- What the task requires
Filter the records for "linejoin" and keep each line that has it.

──────── Record set ────────

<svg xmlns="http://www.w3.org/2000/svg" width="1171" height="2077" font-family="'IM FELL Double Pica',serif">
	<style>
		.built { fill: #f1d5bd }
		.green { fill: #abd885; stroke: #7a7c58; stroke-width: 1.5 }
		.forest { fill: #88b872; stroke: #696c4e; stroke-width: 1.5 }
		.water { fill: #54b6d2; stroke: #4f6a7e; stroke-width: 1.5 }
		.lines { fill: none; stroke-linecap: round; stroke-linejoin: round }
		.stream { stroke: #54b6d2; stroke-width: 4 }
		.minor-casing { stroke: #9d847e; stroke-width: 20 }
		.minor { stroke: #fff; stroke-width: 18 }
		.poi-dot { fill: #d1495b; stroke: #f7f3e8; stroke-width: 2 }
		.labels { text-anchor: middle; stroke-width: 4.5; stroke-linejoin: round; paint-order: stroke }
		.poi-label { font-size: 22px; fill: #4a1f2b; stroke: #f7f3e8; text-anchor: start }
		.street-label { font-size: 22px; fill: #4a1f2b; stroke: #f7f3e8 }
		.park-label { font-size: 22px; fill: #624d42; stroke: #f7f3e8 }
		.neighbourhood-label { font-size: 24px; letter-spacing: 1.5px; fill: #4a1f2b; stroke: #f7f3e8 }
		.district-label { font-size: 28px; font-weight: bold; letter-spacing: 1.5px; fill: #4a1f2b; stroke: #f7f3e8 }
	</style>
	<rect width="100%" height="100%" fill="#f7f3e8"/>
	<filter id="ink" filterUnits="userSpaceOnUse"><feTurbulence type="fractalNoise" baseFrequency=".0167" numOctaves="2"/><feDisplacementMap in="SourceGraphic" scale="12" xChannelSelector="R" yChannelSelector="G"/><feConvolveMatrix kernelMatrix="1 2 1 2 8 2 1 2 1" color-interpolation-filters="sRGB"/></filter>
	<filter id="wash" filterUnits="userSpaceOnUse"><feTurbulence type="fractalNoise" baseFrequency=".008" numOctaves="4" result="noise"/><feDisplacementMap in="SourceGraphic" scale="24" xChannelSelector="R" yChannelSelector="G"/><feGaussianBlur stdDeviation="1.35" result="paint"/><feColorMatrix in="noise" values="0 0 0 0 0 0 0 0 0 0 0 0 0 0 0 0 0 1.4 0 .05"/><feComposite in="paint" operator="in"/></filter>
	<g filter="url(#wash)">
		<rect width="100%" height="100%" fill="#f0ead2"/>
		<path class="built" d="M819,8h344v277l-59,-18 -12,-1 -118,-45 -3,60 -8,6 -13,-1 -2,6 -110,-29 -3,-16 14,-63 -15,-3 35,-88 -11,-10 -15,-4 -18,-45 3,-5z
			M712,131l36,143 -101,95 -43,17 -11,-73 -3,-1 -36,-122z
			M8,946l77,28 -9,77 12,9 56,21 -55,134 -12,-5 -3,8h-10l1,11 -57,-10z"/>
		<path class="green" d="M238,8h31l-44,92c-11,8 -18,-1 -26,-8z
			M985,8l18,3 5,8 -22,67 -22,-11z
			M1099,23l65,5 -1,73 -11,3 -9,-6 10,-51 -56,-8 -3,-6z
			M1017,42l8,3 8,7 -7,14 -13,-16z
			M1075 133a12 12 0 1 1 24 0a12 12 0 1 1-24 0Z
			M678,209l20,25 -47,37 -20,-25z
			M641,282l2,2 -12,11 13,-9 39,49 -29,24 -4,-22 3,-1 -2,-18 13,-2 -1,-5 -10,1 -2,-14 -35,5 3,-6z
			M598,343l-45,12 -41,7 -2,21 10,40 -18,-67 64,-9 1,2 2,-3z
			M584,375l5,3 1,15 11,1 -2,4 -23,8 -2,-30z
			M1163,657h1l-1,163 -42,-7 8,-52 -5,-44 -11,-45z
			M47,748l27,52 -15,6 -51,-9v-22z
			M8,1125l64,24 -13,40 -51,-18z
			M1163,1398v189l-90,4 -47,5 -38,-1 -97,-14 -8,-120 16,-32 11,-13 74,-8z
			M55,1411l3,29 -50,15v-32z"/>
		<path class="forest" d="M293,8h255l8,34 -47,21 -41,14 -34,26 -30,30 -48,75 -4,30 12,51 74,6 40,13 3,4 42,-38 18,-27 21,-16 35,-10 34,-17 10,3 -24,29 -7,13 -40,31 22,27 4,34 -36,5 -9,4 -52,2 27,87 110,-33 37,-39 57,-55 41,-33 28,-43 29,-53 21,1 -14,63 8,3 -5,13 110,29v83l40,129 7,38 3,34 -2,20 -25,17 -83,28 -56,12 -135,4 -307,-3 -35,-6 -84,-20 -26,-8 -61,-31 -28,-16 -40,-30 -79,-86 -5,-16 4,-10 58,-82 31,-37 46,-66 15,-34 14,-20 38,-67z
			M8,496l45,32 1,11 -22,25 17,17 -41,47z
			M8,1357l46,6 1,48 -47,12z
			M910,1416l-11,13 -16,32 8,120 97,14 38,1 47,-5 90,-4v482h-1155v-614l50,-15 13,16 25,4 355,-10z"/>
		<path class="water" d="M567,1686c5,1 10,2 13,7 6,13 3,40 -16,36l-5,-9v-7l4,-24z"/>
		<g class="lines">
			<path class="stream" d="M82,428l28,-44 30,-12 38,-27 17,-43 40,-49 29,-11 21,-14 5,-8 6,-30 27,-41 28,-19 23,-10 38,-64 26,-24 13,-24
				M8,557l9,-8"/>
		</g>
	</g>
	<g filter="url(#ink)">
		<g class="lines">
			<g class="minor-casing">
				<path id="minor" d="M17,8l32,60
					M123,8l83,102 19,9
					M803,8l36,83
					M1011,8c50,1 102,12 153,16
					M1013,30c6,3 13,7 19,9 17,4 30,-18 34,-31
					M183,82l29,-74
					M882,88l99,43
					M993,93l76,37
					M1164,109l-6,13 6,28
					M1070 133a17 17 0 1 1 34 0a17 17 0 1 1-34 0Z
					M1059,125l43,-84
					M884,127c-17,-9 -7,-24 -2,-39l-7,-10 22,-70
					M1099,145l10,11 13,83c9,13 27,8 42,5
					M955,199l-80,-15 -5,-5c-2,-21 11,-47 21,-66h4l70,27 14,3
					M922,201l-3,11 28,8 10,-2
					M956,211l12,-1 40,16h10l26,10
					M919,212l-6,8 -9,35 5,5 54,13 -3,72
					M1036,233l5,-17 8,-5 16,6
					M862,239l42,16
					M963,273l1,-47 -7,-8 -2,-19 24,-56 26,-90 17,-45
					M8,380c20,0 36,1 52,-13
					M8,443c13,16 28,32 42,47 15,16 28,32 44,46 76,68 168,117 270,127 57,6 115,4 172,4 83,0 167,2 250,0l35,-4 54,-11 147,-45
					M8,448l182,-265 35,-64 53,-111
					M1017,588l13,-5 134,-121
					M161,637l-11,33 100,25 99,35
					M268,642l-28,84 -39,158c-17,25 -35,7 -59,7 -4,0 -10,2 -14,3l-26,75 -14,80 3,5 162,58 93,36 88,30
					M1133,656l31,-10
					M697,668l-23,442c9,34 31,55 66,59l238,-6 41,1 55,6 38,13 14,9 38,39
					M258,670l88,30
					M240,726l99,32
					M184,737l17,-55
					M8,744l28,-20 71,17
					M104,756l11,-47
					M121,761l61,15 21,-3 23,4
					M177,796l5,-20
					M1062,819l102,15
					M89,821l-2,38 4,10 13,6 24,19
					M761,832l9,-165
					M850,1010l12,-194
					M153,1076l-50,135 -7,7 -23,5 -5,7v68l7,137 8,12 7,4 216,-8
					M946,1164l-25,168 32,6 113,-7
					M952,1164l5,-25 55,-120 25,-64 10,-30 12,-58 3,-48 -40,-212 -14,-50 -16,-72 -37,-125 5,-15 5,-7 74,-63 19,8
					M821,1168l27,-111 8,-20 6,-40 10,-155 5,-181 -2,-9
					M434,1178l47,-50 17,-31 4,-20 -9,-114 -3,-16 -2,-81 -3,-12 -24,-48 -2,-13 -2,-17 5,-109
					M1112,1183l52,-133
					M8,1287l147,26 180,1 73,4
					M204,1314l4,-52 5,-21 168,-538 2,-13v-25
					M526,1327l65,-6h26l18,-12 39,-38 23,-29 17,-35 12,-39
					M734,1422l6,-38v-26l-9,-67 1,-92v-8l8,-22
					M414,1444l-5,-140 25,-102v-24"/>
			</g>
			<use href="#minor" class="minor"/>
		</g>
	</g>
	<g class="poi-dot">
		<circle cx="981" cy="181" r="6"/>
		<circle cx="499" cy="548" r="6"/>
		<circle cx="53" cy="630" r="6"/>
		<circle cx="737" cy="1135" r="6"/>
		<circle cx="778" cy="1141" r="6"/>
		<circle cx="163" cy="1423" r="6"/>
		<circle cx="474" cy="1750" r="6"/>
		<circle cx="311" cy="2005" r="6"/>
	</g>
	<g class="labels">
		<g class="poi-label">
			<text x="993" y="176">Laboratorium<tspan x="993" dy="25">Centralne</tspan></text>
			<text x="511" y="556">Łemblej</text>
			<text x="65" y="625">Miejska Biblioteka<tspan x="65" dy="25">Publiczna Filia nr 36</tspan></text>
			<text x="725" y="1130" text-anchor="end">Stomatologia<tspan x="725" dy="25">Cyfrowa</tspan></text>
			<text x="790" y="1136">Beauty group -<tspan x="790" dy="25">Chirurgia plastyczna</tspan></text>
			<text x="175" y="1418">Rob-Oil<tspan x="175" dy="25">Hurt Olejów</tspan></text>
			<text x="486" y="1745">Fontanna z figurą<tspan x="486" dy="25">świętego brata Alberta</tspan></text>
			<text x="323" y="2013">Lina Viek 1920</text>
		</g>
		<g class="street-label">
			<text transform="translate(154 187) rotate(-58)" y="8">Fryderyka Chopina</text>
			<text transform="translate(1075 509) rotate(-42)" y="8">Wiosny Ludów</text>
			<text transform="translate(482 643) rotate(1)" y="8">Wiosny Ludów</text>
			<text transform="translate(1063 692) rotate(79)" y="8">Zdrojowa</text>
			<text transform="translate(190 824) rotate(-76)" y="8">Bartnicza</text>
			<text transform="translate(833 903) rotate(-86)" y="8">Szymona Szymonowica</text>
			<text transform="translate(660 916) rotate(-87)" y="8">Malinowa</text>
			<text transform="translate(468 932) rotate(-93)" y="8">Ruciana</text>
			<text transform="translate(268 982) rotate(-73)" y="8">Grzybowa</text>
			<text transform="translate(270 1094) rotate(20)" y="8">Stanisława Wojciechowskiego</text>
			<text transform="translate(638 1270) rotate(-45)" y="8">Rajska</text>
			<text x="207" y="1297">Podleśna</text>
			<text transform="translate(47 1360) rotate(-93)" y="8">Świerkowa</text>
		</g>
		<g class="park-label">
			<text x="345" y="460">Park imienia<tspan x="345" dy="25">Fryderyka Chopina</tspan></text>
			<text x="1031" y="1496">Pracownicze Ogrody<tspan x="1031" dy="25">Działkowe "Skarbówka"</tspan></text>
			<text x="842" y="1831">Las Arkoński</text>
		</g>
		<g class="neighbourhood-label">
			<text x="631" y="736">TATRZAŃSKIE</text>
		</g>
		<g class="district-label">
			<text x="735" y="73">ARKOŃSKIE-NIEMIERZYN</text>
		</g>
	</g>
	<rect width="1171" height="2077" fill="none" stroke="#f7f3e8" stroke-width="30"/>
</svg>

────────

- Task result
		.lines { fill: none; stroke-linecap: round; stroke-linejoin: round }
		.labels { text-anchor: middle; stroke-width: 4.5; stroke-linejoin: round; paint-order: stroke }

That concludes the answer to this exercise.